## REQUIREMENT:
Copy out every line of the listing, from its first line down through the line containing "Where is the upper edge of the box for col_1", with both ends included and every character unchanged.

## Chart reading exercises:
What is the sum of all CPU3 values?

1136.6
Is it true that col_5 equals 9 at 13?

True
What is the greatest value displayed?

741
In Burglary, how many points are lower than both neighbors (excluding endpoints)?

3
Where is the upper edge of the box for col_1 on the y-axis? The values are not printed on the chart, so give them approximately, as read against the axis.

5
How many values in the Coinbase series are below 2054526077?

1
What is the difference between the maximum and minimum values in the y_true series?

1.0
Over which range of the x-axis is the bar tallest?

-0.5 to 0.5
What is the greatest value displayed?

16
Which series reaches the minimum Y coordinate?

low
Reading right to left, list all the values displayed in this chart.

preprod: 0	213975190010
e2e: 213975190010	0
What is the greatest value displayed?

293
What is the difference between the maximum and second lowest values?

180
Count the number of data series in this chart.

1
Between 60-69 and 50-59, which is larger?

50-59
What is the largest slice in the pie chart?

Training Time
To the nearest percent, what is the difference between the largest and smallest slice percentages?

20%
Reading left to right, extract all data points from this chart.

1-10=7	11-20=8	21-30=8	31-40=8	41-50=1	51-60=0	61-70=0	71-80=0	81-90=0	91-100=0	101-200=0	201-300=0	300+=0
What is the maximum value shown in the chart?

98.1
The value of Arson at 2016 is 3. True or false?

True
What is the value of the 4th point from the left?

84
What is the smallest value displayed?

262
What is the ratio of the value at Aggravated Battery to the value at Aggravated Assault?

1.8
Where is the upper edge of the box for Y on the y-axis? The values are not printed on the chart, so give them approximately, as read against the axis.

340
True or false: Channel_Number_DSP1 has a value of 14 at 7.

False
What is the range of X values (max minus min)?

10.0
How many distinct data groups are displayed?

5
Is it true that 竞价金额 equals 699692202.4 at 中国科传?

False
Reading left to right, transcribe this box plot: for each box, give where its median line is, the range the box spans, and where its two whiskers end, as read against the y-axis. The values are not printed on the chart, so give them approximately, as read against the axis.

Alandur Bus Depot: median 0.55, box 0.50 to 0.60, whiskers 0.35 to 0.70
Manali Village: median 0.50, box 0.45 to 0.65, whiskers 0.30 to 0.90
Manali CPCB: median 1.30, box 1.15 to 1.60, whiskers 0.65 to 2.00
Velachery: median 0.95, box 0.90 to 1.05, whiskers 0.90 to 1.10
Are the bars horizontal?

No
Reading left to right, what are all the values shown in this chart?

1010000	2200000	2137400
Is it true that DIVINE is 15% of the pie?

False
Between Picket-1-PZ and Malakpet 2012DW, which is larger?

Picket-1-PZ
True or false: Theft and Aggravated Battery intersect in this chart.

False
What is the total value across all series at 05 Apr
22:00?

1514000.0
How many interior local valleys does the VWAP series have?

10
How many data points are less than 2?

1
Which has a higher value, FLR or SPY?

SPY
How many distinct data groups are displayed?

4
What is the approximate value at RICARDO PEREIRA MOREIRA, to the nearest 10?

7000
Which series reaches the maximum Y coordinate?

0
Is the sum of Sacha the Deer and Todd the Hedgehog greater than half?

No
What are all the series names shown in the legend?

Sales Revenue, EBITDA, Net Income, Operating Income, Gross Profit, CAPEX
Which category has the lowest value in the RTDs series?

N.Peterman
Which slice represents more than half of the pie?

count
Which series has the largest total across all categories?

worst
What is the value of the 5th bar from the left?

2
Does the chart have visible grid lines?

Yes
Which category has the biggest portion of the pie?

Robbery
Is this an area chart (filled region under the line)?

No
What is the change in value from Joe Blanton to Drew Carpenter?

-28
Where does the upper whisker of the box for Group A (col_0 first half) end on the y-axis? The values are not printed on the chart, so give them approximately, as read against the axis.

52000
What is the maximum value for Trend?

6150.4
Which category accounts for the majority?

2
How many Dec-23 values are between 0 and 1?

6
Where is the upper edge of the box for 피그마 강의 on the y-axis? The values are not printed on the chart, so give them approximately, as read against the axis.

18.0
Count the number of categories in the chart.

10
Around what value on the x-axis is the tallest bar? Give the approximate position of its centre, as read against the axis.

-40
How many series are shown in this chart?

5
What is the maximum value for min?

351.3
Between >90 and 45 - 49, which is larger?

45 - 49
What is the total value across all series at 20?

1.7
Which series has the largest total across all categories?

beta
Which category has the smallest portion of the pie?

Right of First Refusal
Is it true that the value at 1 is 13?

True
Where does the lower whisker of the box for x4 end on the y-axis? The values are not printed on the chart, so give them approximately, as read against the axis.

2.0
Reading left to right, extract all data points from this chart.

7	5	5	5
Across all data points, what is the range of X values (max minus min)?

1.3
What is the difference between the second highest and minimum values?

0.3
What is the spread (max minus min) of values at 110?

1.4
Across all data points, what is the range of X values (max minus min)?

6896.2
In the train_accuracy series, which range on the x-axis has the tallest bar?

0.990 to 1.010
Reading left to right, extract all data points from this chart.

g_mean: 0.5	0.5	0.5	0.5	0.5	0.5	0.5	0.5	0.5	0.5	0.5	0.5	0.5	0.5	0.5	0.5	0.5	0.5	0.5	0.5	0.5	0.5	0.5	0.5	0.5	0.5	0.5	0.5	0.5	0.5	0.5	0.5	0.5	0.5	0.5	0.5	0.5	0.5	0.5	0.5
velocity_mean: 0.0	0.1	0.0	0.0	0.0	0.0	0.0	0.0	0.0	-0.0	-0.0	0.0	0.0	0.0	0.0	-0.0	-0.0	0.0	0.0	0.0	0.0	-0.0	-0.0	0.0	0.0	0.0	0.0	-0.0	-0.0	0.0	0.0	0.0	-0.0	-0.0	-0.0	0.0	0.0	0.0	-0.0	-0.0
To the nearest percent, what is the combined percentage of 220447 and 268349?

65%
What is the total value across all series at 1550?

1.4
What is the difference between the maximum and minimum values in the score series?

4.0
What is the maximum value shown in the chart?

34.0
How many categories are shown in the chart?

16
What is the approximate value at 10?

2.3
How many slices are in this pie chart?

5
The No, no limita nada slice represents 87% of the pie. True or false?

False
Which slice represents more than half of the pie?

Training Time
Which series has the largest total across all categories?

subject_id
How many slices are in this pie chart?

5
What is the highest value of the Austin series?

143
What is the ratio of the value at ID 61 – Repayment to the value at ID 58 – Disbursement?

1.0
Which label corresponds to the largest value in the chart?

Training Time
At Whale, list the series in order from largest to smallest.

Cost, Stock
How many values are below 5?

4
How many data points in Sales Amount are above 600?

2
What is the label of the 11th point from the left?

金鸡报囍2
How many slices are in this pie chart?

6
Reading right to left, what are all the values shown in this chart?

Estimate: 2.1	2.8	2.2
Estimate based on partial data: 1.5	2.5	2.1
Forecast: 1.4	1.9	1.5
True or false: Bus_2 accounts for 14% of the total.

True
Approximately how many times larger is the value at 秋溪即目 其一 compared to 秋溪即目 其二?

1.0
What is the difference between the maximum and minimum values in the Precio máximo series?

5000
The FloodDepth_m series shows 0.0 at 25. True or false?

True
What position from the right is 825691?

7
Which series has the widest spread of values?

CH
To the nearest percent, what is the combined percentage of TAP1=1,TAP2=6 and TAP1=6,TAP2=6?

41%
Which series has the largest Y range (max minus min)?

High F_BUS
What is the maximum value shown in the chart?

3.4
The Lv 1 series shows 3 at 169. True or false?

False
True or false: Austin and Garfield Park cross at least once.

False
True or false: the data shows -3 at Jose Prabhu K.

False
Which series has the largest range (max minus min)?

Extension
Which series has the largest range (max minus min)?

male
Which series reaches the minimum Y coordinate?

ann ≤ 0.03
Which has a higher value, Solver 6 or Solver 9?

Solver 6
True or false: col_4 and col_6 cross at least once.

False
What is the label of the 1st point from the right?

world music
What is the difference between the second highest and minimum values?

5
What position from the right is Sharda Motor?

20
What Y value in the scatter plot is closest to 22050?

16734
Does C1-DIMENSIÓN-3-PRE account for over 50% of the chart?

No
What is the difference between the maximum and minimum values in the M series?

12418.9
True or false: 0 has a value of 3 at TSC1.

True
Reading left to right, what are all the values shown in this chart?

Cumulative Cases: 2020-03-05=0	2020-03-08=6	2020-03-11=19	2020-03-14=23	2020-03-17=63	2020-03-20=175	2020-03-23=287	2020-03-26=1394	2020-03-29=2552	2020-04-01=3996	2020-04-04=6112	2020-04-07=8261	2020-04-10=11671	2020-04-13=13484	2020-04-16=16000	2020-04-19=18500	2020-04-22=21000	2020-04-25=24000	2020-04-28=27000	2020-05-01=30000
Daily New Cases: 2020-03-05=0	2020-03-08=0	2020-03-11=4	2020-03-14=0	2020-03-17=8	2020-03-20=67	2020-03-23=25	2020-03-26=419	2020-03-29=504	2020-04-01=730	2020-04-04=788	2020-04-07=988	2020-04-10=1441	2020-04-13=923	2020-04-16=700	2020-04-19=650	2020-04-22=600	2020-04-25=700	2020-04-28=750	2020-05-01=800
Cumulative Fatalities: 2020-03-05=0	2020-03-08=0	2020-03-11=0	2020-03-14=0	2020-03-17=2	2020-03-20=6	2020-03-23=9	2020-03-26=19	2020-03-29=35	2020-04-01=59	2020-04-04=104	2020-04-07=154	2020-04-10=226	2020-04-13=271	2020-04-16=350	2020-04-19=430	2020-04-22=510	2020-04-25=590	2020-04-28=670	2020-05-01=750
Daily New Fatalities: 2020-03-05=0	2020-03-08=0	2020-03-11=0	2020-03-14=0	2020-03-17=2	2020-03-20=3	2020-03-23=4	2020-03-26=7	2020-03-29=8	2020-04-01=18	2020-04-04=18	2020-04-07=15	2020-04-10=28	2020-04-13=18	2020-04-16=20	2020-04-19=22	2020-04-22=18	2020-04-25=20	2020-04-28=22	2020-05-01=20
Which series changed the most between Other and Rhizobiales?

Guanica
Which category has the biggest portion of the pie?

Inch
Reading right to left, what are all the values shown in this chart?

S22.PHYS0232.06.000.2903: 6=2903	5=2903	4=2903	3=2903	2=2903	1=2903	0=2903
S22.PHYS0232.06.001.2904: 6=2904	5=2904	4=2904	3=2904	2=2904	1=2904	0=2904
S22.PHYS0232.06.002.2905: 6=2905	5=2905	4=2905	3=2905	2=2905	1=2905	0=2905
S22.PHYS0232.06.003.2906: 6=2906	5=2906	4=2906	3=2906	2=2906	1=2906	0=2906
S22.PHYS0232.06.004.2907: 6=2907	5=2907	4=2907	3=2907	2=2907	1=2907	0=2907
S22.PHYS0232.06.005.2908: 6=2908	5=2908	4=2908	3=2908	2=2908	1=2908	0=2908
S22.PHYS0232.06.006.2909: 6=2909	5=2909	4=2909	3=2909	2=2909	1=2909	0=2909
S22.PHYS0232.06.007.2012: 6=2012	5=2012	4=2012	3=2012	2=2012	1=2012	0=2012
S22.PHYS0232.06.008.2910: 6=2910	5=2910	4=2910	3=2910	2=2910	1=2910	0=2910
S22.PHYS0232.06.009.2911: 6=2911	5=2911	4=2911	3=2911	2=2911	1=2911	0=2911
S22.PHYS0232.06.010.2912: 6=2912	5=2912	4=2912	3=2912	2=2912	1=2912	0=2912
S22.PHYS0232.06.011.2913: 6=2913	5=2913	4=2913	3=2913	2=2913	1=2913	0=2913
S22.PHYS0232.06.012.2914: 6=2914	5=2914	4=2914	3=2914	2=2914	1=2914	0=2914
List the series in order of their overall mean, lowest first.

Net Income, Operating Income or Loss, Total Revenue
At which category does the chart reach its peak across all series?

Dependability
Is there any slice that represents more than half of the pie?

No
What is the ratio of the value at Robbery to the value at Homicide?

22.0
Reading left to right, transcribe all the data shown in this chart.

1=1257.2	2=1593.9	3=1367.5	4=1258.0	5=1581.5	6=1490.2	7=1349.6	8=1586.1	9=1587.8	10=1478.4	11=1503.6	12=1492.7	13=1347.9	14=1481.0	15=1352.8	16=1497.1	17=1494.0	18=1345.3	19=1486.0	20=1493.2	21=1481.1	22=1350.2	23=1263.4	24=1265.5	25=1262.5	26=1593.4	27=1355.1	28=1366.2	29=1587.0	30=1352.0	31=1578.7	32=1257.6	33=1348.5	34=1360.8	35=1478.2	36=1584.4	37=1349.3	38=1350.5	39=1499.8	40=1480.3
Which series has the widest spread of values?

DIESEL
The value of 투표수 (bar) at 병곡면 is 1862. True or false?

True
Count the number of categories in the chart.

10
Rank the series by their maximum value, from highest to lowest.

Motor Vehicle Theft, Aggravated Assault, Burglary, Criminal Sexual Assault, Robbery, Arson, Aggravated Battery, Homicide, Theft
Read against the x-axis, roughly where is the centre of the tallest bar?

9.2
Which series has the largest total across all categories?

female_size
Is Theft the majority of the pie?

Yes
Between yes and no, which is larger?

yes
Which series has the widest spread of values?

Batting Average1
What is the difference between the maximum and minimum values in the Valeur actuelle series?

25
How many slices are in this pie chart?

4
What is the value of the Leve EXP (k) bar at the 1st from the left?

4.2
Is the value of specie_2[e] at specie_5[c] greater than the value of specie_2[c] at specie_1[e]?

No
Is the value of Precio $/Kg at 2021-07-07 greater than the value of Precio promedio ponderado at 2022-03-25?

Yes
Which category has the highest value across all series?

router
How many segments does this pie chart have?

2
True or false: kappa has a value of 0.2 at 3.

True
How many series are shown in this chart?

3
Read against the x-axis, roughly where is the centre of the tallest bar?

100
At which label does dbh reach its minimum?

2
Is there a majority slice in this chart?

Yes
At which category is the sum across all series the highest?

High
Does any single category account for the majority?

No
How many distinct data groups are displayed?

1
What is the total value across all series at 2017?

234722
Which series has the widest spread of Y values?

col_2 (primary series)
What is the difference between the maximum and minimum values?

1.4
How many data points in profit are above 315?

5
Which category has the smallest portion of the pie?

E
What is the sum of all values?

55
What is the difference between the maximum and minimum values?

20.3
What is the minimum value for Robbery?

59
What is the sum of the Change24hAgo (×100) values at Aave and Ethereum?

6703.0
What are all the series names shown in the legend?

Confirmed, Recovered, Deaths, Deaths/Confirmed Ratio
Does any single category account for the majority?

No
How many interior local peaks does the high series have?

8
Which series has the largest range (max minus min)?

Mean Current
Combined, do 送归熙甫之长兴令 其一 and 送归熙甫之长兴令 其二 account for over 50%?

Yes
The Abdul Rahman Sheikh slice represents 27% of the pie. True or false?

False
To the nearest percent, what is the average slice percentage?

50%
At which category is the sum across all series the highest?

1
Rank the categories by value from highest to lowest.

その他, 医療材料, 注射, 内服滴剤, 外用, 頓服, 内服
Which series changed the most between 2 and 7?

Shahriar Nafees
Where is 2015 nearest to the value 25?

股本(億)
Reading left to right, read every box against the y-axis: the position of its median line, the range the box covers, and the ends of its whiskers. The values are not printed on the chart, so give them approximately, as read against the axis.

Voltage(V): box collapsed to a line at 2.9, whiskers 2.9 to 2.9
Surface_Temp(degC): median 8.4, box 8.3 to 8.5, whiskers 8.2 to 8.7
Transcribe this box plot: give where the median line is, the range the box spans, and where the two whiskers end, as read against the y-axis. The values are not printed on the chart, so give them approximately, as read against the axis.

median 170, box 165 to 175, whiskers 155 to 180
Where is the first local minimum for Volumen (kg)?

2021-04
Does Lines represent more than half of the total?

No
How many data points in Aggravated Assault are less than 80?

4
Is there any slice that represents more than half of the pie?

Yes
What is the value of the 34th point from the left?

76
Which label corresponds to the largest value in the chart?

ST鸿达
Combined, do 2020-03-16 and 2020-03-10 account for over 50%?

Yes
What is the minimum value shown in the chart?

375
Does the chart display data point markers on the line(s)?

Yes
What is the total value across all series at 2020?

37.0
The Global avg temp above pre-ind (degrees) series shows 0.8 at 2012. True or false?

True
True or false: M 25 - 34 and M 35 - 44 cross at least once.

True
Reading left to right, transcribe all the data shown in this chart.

## ANSWER FOR THE TASK:
What is the sum of all CPU3 values?

1136.6
Is it true that col_5 equals 9 at 13?

True
What is the greatest value displayed?

741
In Burglary, how many points are lower than both neighbors (excluding endpoints)?

3
Where is the upper edge of the box for col_1 on the y-axis? The values are not printed on the chart, so give them approximately, as read against the axis.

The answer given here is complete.